# Honda onboard battery



## Zuknewbie (Nov 9, 2018)

Do the Honda’s with the onboard battery for starting and electric chute operation have a charging system or do they have to be hooked up to a battery tender between uses?


----------



## tabora (Mar 1, 2017)

Zuknewbie said:


> Do the Honda’s with the onboard battery for starting and electric chute operation have a charging system or do they have to be hooked up to a battery tender between uses?


Electric start HSS models a have large multi-winding coil, which has three outputs, all AC volts:

(1) The Motor Coil, used to run the chute motors, generates 9V / 11A @ 3,350 rpm.
(2) The Charge Coil, used to charge the battery, generates 12V / 0.8A @ 3,000 rpm.
(3) The Lamp Coil, used to fire the LED worklamp, generates 11.5V / 0.36A @ 1950 rpm (and then goes up from there...don't have an exact spec for rated engine speed).

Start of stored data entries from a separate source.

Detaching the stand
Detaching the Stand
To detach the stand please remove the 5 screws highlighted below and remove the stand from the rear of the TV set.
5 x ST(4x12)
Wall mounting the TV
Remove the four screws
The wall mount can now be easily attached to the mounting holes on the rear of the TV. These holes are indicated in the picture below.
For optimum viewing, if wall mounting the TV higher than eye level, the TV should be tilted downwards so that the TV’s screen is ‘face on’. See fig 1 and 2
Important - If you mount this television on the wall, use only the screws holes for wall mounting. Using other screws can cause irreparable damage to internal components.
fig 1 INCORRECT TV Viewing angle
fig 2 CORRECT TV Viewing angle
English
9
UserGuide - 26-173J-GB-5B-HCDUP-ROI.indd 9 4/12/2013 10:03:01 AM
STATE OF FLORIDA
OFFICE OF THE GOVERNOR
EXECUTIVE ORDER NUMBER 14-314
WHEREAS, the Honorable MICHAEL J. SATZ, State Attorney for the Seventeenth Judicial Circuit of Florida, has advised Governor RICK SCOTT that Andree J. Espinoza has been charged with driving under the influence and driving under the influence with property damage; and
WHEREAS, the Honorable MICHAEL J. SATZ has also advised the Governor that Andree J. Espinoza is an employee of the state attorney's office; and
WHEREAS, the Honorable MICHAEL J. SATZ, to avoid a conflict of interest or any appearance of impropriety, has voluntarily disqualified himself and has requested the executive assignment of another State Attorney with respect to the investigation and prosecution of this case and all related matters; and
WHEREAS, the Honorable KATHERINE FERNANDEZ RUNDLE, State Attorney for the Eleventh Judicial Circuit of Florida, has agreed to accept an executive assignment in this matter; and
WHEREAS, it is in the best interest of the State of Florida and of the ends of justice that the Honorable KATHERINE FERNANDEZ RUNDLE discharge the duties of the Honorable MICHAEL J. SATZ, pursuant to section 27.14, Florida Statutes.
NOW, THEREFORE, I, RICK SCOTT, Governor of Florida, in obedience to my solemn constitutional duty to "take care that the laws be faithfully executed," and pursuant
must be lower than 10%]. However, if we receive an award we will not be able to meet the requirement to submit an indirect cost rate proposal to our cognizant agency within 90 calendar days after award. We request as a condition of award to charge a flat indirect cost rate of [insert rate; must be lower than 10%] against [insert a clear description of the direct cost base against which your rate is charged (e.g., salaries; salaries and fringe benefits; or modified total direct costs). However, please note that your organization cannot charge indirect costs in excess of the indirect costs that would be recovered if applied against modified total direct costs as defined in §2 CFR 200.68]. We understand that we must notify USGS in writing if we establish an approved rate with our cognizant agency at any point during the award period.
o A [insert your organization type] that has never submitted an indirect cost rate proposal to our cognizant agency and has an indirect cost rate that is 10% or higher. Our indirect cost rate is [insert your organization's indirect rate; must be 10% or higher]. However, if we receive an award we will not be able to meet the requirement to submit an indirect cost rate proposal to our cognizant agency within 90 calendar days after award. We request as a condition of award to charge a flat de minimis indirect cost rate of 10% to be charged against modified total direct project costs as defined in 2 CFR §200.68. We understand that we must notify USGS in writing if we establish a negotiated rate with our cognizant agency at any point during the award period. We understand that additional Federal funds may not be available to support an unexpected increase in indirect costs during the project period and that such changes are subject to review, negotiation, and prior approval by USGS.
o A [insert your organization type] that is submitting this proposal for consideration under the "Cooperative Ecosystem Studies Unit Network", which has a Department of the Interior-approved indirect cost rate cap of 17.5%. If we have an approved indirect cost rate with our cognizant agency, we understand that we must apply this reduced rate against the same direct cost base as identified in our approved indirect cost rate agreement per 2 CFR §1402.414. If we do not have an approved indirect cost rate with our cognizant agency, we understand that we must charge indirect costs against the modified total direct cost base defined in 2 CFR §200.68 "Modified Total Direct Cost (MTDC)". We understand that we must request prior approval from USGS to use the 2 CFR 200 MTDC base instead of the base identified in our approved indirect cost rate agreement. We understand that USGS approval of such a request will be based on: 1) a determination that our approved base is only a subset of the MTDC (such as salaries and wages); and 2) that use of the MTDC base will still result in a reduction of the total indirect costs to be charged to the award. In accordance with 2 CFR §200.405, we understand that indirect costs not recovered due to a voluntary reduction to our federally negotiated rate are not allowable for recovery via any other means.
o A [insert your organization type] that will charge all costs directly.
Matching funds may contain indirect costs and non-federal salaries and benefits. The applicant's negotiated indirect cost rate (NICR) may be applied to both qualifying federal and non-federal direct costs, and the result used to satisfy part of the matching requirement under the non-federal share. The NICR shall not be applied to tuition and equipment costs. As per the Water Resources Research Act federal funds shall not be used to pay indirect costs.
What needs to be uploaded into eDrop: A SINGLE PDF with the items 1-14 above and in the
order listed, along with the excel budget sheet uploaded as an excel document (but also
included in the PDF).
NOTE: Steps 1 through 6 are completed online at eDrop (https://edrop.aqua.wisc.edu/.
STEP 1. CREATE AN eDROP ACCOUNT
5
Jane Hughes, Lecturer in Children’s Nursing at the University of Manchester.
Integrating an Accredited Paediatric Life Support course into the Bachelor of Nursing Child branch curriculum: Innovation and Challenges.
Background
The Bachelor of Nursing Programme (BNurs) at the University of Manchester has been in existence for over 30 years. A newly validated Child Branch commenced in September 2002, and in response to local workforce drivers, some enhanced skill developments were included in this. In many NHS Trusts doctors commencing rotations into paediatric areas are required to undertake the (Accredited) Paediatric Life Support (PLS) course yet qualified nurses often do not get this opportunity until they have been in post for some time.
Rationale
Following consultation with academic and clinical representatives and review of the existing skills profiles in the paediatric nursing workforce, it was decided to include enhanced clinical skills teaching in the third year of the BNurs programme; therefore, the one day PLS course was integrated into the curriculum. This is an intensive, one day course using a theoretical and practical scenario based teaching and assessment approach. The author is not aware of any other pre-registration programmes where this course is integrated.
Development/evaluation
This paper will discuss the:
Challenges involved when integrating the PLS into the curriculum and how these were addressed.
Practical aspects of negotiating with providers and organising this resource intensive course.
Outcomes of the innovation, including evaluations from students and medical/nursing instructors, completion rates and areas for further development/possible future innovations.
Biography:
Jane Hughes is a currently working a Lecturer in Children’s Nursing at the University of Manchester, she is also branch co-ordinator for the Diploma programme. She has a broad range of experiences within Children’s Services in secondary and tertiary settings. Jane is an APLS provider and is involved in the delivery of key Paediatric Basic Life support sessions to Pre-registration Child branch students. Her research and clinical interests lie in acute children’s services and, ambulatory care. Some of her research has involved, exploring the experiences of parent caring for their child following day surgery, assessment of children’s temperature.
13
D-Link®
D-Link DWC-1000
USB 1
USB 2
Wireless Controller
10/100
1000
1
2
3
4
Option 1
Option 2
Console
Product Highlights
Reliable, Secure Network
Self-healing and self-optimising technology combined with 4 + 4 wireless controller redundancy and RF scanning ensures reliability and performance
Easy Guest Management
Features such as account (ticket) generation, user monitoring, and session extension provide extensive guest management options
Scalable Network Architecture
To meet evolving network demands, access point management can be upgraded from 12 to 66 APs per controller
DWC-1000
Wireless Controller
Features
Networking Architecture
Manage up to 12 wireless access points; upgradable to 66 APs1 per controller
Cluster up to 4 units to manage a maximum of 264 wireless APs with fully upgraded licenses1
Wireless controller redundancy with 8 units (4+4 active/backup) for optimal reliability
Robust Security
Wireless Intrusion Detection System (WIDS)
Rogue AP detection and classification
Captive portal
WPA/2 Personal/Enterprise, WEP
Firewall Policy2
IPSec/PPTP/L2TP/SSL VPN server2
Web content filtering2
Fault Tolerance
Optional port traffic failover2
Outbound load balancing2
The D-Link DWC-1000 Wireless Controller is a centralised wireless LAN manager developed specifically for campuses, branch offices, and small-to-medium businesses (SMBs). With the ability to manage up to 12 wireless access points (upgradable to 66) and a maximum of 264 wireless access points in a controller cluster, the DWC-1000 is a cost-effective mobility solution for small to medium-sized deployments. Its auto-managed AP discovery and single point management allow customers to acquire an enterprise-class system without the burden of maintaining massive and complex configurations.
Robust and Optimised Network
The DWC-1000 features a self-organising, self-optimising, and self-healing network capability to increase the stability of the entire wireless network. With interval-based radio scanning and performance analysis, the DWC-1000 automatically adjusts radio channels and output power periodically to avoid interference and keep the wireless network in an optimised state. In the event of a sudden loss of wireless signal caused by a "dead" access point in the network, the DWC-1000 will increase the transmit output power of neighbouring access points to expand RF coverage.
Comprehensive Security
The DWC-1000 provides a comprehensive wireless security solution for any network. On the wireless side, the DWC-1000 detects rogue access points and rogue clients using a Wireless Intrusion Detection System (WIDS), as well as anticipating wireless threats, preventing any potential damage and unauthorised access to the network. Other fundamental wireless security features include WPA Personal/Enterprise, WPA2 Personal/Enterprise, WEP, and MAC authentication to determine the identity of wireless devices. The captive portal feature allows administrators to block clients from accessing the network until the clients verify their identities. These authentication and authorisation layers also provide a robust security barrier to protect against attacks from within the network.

The chute motors and battery charging are converted to DC volts. The work lamp is supplied AC volts and the charging circuit and the chute motors each have a separate regulator/rectifier.

All that aside, I still plug it into an OptiMate 4 when it's in the garage, especially if I've been using my big LED light bar.


----------



## LDRider (Jan 24, 2018)

Thanks for that great info.

Brian



tabora said:


> Electric start HSS models a have large multi-winding coil, which has three outputs, all AC volts:
> 
> (1) The Motor Coil, used to run the chute motors, generates 9V / 11A @ 3,350 rpm.
> (2) The Charge Coil, used to charge the battery, generates 12V / 0.8A @ 3,000 rpm.
> ...


----------



## Zuknewbie (Nov 9, 2018)

Great info, thanx


----------



## LDRider (Jan 24, 2018)

That info. also explains something I found odd about the Hondas- why the chute only moves when the machine is running. That high current coil shows that the motors draw significant current and obviously Honda does not want people tinkering with the chute while it is being powered from the battery due to the heavy current usage; that would be an easy way to run the battery down and really, there is no reason to ever move the chute while the machine is [not] running anyway, at least as far as I can tell.

Brian



tabora said:


> Electric start HSS models a have large multi-winding coil, which has three outputs, all AC volts:
> 
> (1) The Motor Coil, used to run the chute motors, generates 9V / 11A @ 3,350 rpm.
> (2) The Charge Coil, used to charge the battery, generates 12V / 0.8A @ 3,000 rpm.
> ...


----------



## tabora (Mar 1, 2017)

Here's the complete wiring diagram...


----------



## JimmyD (Nov 20, 2016)

LDRider said:


> That info. also explains something I found odd about the Hondas- why the chute only moves when the machine is running.
> Brian


This must be on the newer HSS models? My HS624 runs the servos without the engine on. They're 12V so run off the battery voltage.


----------



## Iceni (Aug 4, 2017)

LDRider said:


> That info. also explains something I found odd about the Hondas- why the chute only moves when the machine is running. That high current coil shows that the motors draw significant current and obviously Honda does not want people tinkering with the chute while it is being powered from the battery due to the heavy current usage; that would be an easy way to run the battery down and really, there is no reason to ever move the chute while the machine is [not] running anyway, at least as far as I can tell.
> 
> Brian


The older HSS where only electric start models had the joystick ran the chute motors off the battery and they would work without starting. There are probably several reasons, but I believe they changed it to eliminate the manual chute control completely. When they introduced the new USA-produced "A" models here (I think we tried the first test models in '14 or '15) we were told that a lot of the changes were made to improve sales in the US.


----------